(Saved data entries)
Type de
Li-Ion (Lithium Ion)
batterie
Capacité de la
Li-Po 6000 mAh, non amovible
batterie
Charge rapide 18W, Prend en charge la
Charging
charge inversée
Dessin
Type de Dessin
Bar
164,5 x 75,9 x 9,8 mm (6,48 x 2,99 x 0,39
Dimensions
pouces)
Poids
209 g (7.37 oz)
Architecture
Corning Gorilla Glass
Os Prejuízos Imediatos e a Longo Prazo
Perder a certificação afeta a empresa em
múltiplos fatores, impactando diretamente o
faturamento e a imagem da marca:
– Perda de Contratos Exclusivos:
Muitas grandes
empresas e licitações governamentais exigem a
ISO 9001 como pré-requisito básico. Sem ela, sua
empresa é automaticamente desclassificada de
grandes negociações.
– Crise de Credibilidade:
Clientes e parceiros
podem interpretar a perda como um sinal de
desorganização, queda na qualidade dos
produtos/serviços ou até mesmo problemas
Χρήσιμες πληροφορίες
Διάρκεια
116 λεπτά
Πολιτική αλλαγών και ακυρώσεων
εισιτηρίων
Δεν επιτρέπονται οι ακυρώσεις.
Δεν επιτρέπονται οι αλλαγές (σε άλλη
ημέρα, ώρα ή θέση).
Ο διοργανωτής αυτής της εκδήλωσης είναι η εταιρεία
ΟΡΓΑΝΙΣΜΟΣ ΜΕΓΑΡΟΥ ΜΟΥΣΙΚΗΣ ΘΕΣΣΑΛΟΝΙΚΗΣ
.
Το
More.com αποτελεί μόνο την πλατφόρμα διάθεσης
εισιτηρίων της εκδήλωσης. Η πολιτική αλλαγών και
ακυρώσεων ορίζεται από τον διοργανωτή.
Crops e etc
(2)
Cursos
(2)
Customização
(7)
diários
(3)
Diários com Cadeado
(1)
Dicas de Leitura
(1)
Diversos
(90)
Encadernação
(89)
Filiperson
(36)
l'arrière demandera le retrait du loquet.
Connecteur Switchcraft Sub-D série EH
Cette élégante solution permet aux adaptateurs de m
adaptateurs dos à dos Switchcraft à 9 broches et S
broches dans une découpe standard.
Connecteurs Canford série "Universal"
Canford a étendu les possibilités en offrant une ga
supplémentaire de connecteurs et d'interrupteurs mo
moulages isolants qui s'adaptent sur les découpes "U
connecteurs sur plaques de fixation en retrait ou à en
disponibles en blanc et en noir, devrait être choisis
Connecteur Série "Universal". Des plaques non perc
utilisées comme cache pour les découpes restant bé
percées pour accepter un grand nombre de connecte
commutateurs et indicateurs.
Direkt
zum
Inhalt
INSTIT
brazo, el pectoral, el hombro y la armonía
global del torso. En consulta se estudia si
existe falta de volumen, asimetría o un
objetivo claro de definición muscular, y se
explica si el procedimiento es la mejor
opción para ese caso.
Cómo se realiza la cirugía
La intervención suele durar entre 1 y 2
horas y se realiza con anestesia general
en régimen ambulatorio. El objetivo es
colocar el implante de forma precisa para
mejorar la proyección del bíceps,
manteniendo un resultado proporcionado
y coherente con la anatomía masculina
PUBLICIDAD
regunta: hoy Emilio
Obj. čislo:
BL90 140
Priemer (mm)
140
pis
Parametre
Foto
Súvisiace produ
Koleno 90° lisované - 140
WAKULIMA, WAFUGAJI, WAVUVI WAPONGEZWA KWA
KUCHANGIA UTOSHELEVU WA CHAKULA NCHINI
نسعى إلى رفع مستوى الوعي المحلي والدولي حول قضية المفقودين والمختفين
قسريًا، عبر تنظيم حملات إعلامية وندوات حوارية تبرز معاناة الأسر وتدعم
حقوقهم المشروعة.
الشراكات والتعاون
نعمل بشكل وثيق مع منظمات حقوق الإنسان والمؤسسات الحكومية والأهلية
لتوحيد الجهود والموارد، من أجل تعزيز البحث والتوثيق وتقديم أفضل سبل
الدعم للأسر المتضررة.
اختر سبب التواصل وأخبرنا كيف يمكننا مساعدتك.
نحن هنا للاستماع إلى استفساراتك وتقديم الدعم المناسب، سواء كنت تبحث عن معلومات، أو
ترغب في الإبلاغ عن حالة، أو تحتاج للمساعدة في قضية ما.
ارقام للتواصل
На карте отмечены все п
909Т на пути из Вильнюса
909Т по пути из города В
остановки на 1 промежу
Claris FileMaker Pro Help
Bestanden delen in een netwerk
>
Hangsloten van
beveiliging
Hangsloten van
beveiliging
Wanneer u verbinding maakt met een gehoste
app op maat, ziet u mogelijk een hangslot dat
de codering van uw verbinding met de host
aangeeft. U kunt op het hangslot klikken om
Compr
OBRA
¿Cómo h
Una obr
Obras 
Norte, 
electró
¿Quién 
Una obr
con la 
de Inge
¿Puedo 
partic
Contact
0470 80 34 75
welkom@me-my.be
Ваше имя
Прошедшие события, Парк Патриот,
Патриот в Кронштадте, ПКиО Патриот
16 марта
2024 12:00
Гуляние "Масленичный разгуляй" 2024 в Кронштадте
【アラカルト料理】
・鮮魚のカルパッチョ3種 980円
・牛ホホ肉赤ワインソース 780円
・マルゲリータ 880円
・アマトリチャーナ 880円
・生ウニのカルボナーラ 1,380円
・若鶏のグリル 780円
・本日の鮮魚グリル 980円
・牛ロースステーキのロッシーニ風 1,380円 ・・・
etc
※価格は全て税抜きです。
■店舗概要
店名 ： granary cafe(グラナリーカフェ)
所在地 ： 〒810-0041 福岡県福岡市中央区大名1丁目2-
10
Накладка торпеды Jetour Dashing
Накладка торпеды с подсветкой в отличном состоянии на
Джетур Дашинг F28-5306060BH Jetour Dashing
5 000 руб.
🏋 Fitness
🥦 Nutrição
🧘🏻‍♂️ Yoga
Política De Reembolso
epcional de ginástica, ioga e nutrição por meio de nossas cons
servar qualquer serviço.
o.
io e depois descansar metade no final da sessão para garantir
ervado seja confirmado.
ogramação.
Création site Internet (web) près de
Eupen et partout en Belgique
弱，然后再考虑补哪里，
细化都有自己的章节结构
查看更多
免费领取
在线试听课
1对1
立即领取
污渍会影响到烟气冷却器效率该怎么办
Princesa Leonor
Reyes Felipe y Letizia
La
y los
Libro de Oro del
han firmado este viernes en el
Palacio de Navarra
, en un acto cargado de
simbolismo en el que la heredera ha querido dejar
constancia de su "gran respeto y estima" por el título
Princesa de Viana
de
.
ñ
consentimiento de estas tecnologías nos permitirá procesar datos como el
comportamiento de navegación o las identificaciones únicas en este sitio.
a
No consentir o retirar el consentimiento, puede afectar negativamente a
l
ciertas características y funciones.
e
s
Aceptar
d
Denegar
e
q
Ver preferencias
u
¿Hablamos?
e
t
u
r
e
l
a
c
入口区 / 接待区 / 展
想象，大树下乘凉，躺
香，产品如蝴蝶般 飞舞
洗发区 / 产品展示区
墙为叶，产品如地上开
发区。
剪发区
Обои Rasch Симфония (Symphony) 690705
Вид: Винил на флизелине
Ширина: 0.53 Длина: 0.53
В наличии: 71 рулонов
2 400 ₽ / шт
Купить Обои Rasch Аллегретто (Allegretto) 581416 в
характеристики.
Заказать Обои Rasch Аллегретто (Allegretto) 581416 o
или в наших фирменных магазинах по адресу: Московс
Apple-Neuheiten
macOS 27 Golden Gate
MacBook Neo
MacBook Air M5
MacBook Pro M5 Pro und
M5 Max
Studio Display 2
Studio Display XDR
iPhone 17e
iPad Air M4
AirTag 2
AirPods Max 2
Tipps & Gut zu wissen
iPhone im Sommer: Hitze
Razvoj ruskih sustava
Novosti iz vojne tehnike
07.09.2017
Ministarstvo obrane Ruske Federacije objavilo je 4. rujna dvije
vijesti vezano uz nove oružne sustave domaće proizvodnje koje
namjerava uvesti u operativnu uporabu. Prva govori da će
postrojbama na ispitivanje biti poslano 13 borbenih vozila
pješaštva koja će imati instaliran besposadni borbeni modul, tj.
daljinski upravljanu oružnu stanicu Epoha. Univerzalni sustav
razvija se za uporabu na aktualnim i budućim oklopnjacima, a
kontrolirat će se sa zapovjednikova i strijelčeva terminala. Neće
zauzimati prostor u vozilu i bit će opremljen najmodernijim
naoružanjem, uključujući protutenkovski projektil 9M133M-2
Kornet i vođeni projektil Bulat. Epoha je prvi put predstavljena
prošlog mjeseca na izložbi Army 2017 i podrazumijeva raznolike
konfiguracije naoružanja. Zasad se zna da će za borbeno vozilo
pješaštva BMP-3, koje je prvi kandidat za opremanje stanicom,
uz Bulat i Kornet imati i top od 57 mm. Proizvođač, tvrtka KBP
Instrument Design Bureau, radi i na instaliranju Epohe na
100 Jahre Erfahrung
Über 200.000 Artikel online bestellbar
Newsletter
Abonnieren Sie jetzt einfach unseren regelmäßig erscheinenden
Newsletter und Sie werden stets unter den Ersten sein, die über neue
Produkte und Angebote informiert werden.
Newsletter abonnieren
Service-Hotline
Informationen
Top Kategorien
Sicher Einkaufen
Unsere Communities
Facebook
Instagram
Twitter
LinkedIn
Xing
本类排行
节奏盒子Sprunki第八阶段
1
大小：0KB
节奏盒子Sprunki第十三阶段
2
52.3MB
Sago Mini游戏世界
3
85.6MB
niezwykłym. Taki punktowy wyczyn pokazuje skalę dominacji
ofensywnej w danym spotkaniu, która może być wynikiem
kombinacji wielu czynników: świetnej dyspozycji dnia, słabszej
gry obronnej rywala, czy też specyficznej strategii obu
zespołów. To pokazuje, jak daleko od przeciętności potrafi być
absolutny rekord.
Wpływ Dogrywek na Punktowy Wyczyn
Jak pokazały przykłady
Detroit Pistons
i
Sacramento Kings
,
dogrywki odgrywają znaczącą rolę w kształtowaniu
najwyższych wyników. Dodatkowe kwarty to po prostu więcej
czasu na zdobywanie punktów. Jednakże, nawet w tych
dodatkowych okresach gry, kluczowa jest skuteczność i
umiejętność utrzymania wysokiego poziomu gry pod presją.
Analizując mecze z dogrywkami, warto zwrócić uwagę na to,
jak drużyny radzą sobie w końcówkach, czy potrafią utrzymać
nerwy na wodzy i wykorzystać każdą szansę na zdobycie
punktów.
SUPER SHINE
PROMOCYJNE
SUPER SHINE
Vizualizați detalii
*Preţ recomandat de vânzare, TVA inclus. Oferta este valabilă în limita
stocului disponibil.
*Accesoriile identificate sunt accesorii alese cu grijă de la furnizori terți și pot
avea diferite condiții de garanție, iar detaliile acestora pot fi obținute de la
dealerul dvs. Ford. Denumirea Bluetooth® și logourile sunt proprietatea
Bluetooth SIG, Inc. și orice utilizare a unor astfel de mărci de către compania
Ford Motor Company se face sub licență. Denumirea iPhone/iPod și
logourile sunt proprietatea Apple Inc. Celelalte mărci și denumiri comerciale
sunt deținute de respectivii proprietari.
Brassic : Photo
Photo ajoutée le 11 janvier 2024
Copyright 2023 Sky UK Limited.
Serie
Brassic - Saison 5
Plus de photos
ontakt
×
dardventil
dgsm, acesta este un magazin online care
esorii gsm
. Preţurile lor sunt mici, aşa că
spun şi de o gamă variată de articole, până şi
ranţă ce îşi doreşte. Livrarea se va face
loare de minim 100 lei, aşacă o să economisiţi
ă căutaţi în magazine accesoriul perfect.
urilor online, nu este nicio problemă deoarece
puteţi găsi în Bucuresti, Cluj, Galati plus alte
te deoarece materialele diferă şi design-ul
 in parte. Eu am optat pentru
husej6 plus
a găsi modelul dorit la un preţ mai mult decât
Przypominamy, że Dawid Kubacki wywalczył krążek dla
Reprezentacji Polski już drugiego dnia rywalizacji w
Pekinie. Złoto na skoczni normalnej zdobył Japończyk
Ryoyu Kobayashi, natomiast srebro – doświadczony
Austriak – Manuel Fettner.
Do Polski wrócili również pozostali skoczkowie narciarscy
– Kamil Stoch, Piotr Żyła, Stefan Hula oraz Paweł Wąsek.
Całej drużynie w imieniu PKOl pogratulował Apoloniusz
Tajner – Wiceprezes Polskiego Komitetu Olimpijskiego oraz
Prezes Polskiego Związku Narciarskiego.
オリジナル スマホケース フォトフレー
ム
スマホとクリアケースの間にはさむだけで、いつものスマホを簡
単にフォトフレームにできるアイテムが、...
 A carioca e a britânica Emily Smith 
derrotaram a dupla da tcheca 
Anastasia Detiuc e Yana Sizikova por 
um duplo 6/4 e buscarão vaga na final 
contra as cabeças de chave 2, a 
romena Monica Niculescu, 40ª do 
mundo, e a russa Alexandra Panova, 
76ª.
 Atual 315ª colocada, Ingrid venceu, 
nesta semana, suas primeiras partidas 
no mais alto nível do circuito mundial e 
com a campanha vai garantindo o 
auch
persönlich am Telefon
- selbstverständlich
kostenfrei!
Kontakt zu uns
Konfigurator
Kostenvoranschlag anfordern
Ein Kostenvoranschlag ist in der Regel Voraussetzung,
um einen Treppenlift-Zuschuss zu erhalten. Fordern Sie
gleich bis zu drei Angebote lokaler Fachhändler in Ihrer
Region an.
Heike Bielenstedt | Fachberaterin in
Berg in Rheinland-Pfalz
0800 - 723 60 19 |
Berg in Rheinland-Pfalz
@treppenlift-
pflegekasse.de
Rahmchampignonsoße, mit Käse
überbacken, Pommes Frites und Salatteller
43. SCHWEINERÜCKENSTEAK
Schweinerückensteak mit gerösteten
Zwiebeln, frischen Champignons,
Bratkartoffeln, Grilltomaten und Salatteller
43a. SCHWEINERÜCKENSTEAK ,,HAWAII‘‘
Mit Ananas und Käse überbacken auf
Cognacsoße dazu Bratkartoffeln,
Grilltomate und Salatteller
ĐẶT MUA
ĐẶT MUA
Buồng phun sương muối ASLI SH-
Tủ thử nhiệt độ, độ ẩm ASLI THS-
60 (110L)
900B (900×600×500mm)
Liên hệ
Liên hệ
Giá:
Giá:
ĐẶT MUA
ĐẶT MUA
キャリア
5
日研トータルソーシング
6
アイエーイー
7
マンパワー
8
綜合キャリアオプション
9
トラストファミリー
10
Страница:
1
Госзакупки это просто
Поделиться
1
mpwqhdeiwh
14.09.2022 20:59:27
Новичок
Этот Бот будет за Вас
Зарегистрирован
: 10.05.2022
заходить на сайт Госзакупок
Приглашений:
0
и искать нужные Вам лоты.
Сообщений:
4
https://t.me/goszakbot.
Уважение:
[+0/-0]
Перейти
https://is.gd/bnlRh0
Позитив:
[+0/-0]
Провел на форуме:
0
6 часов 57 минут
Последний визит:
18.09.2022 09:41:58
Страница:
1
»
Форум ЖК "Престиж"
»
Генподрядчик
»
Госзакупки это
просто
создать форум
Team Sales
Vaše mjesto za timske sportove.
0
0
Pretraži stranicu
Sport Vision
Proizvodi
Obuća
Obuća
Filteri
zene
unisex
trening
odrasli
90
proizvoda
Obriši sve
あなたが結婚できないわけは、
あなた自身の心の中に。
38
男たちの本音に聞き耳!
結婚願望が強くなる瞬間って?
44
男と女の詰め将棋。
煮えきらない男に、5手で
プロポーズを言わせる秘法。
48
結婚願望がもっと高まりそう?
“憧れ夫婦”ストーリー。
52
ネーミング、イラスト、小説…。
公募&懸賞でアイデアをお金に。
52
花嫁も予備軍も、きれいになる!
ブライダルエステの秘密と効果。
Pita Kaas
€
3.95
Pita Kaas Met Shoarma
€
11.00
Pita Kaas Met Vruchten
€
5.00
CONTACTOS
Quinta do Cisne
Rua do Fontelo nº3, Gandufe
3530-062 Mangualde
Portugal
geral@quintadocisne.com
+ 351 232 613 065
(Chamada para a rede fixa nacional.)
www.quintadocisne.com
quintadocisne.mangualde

» Your assignment
Figure out how many lines of the data hold "Newsletter", and answer with the number only.

» Solution
3